(Records from a collection)
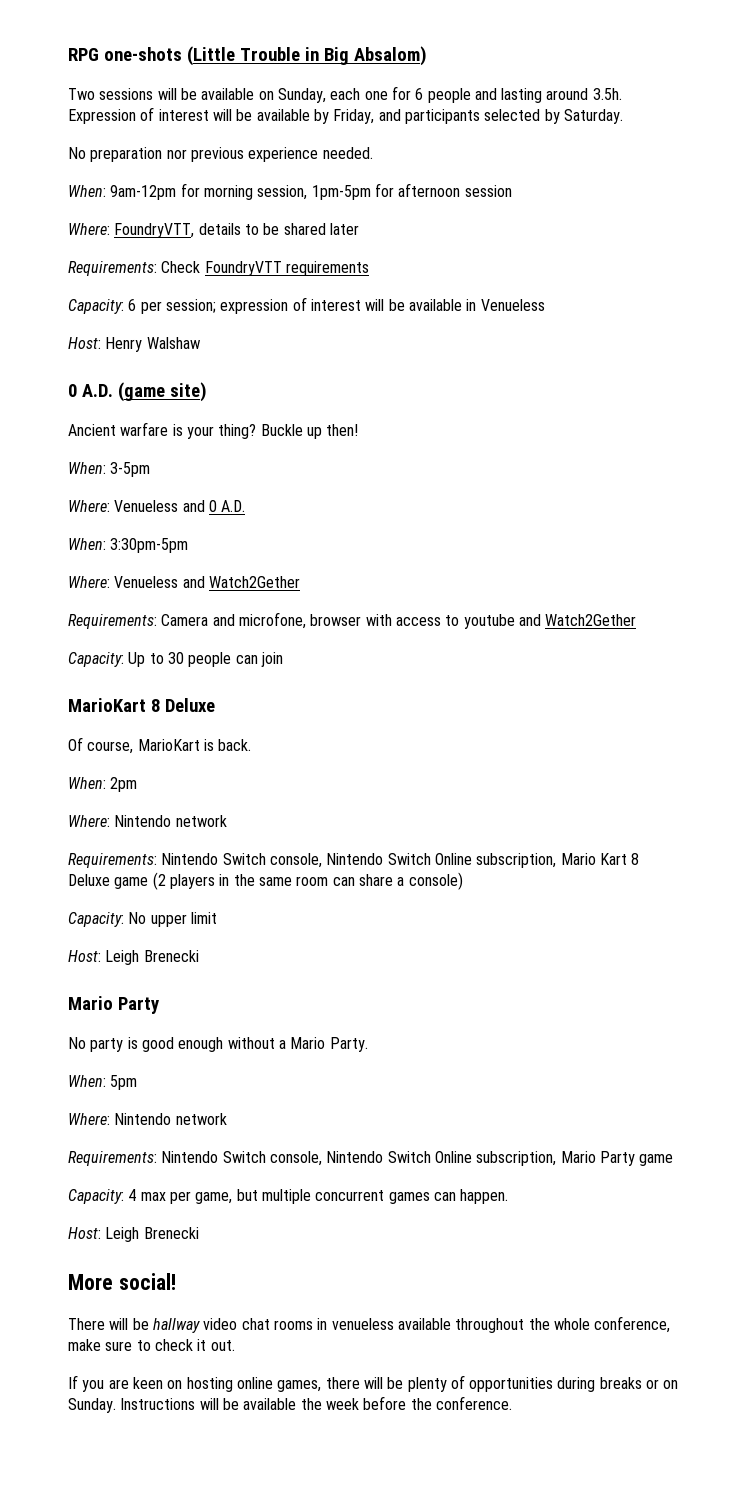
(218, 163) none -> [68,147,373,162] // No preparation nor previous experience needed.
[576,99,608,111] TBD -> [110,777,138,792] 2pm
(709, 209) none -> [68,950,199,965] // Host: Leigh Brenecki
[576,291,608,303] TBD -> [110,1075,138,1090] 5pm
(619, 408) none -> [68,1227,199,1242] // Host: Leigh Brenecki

▶ Problem
Could you copy each line above exactly as written, minus any pictures?

▶ Your solution
(218, 163) none -> [68,147,373,162] // No preparation nor previous experience needed.
[576,99,608,111] TBD -> [110,777,138,792] 2pm
(709, 209) none -> [68,950,199,965] // Host: Leigh Brenecki
[576,291,608,303] TBD -> [110,1075,138,1090] 5pm
(619, 408) none -> [68,1227,199,1242] // Host: Leigh Brenecki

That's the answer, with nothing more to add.